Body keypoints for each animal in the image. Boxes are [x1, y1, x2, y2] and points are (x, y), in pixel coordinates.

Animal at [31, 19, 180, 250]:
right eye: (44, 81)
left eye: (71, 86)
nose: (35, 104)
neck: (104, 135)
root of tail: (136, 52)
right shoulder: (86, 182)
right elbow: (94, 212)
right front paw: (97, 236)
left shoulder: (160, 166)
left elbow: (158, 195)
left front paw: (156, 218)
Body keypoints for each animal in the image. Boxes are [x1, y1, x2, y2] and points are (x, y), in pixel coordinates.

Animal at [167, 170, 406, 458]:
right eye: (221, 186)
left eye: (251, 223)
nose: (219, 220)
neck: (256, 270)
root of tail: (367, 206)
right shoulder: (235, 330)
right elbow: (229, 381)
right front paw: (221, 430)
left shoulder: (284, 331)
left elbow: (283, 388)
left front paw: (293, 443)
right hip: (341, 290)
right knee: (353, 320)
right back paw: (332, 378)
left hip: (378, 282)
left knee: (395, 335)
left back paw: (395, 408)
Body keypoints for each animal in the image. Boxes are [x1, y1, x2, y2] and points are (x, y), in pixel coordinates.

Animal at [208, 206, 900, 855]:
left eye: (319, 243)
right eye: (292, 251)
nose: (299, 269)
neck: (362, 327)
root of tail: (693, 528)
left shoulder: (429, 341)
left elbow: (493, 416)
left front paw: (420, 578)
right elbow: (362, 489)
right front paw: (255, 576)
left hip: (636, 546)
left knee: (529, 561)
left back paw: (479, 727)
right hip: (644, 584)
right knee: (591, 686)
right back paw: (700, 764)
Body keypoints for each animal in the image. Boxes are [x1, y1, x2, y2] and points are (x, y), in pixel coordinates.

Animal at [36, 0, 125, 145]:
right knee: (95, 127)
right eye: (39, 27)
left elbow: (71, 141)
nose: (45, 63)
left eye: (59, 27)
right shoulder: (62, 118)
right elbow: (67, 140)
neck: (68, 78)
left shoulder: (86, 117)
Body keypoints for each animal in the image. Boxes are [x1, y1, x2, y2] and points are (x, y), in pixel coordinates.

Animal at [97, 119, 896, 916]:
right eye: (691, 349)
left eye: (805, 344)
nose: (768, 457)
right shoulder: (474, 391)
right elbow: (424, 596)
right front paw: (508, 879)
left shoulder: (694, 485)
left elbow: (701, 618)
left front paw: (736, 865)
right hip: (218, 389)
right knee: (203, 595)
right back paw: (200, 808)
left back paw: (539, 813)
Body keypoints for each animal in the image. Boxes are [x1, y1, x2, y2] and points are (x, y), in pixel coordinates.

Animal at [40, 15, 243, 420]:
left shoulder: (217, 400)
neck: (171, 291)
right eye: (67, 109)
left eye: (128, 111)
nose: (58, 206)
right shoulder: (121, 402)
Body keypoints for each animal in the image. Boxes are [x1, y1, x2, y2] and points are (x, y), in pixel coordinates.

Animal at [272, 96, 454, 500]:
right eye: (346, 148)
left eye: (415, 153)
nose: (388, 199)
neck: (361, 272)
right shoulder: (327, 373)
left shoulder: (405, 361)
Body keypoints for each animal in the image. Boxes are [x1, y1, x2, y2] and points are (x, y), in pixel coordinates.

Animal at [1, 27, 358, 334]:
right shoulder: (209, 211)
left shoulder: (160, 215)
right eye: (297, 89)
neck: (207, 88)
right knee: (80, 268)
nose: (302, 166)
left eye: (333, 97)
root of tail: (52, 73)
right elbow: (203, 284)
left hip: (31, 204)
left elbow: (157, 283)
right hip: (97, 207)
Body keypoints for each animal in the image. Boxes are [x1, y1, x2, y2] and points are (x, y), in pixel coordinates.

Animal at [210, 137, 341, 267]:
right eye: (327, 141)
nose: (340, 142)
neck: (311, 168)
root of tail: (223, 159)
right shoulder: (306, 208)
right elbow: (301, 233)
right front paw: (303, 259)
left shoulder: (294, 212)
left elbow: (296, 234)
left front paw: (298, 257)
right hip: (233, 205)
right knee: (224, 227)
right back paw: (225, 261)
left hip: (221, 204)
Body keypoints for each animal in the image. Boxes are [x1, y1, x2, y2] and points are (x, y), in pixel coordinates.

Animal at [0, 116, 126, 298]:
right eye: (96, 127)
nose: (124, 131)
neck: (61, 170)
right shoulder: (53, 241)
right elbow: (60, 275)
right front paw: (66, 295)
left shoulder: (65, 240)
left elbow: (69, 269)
..............................
## PROBLEM DETAILS
Go through the data and show each line that holds "nose".

## SOLUTION TO THE EXERCISE
nose: (35, 104)
nose: (219, 220)
nose: (299, 269)
nose: (45, 63)
nose: (768, 457)
nose: (58, 206)
nose: (388, 199)
nose: (302, 166)
nose: (340, 142)
nose: (124, 131)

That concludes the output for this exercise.